The NFL’s stadium, finance, and L.A. committees will meet on Wednesday and Thursday in New York City to discuss the two proposals.
The first, led by Ram’s owner Stan Kroenke, features a $1.86-billion stadium in Inglewood that would be the focal point of a 298-acre entertainment, housing development, and entertainment site located on a former Hollywood Park race track. The other, co-led by the Chargers and Raiders, is a $1.7-billion venue to be built on a 157-acre plot located on an remediated landfill in Carson.
Kroenke’s proposal, obtained by the Los Angeles Times on Tuesday, firmly lays out why St. Louis isn’t fit to host an NFL team and why the Inglewood plan outmatches the Carson bid.
A large part of this centres around the stadium itself, which would be the biggest in the NFL. From the LA imes:
The venue would be capable of hosting two teams with 70,240 fixed seats and accommodate another 30,000 people in standing-room-only areas for large events. There would be 274 suites, 16,300 premium seats and 12,675 dedicated surface parking spaces — all numbers the Rams say exceed those in the Carson proposal.
The proposal argues that the Inglewood’s stadium would become the NFL’s west coast hub, fit to host the Super Bowl, the Draft Combine, and the Pro Bowl to go with other non-football uses like concerts and prizefights.
Question marks linger over both proposals. The Inglewood proposal hinges on negotiations with the Federal Aviation Administration due to FAA worry that the proposed stadium could interfere with airport radar nearby at LAX.

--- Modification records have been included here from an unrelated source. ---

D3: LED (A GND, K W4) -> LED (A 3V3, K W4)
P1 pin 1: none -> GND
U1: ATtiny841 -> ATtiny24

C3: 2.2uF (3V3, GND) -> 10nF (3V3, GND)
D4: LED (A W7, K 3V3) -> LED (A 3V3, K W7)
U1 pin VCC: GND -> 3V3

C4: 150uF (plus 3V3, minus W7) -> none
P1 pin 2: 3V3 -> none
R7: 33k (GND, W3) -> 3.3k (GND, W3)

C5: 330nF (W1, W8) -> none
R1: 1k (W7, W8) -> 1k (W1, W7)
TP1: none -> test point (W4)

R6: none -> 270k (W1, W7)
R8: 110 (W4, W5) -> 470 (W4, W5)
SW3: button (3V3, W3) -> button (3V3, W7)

The Carson proposal — the lesser developed of the two plans — is presently backlogged by California’s Department of Toxic Substance Control, which is overseeing landfill remediation on the proposed site. There is some optimism surrounding the Carson proposal, though, as Disney CEO Bob Iger publicly backed it in November.

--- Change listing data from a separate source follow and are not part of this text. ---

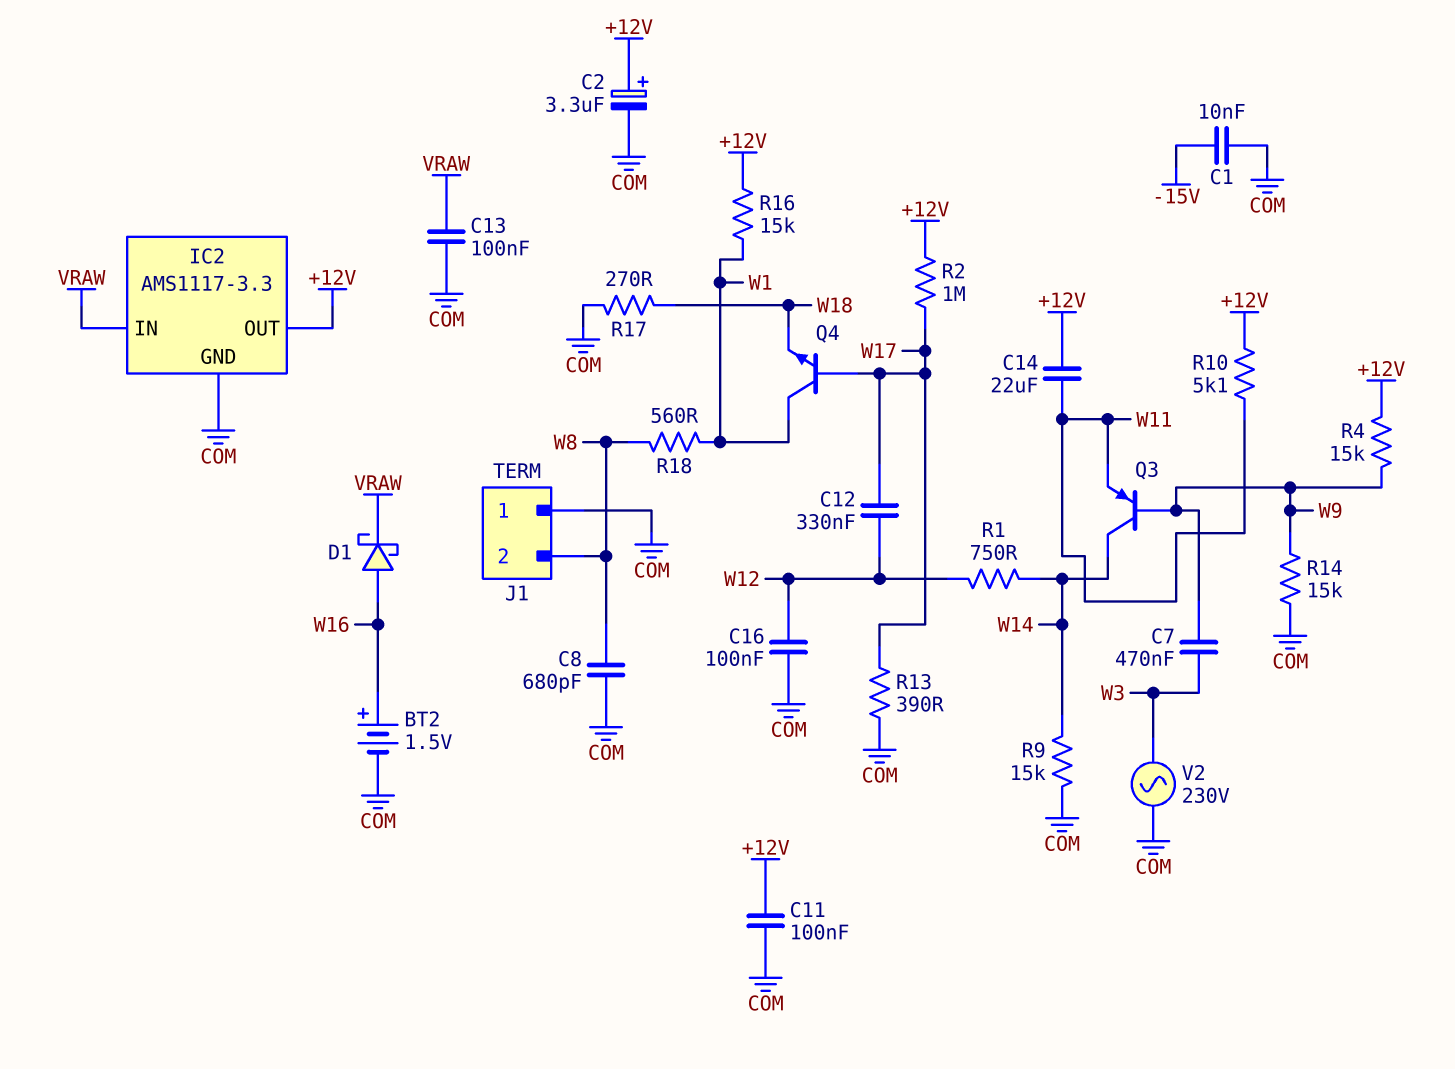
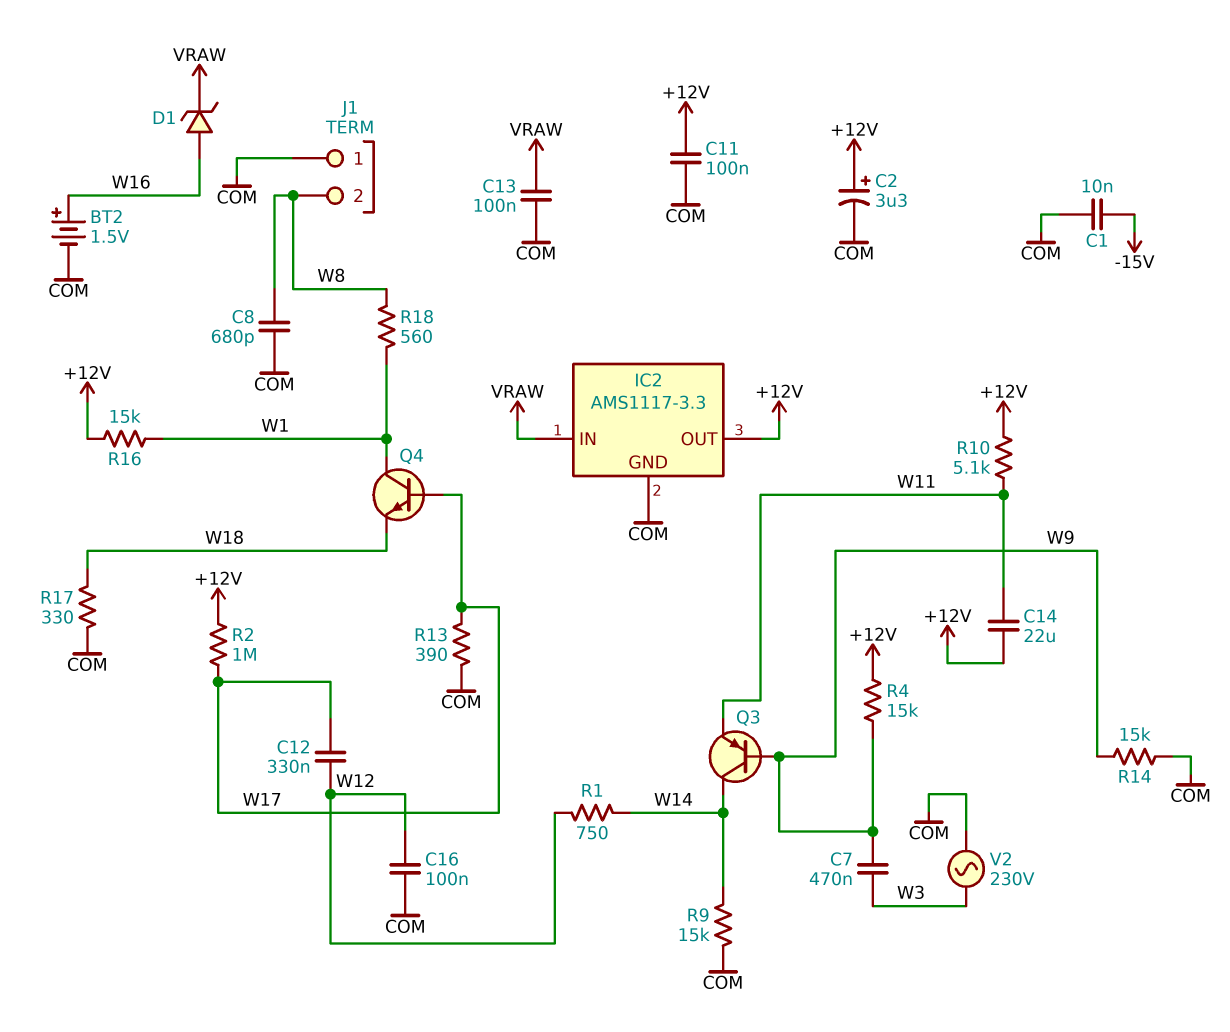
D1: schottky (A W16, K VRAW) -> zener (A W16, K VRAW)
R17: 270 (COM, W18) -> 330 (COM, W18)

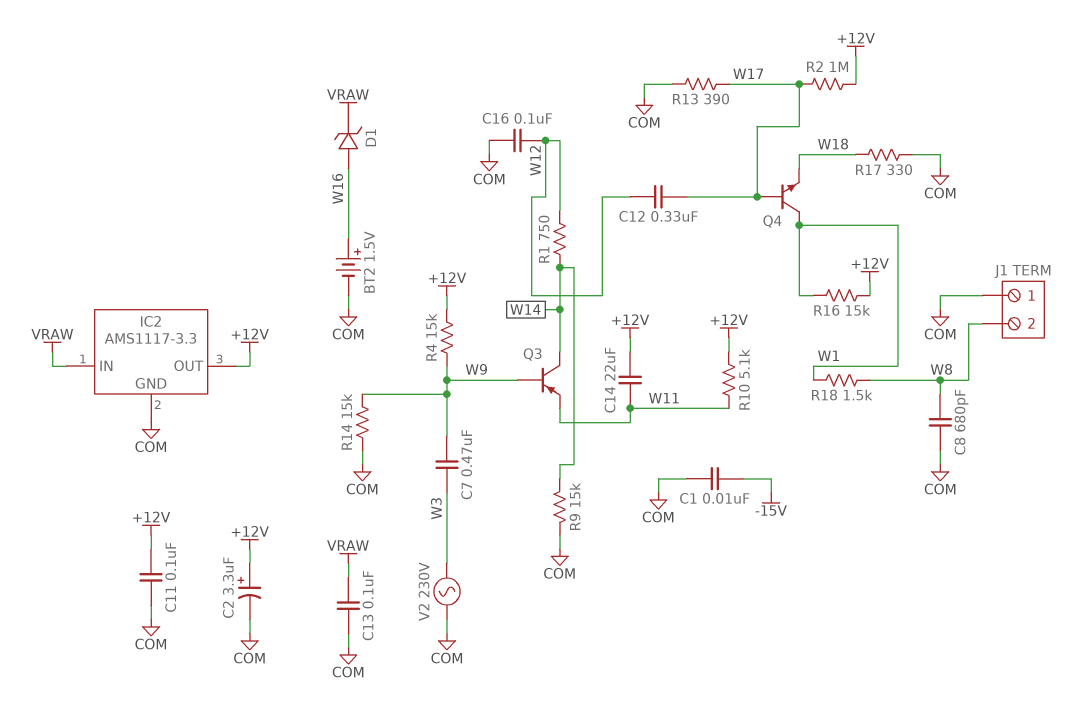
R18: 560 (W1, W8) -> 1.5k (W1, W8)

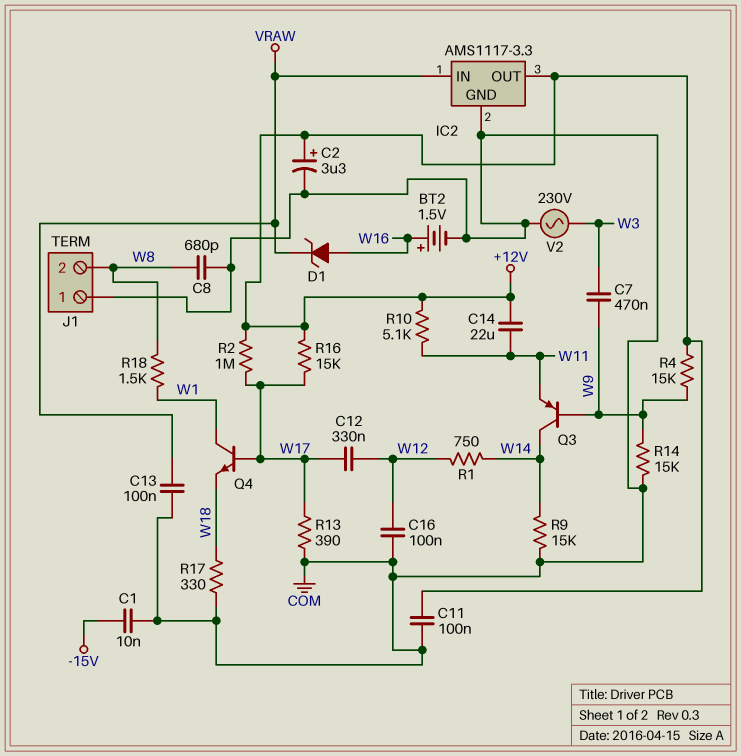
R16: 15k (+12V, W1) -> 15k (+12V, W17)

The more pressing concern right now is the fact that the two proposals will take owners’ votes away from each another. Next week, NFL owners will convene in Houston specifically with the hopes of resolving the L.A. impasse, but as the LA Times noted, there may be no resolution until as late as March.
One possible solution is that the Rams and Chargers will partner in order to block the Raiders, as there is no solution for all three teams relocating to L.A. The Rams remain committed to being the sole owners their stadium, and while they may agree to partner with the Chargers, the Chargers are likely uninterested in becoming tenants in Inglewood.
The cities of both St. Louis and San Diego have also unveiled proposals for new stadiums that would allow the teams to stay put.
San Diego has proposed a new $1.1 billion venue on the same site as the current Qualcomm Stadium, but as the LA Times noted, the public contribution to this project would hinge on a June vote.
The Rams’ leaked application, meanwhile, shows that Kroenke is thoroughly unsatisfied with St. Louis’ $1.1-billion riverfront proposal. As Deadspin noted, an entire head of the proposal is titled ‘St. Louis Is Not A Three Professional Team Market.”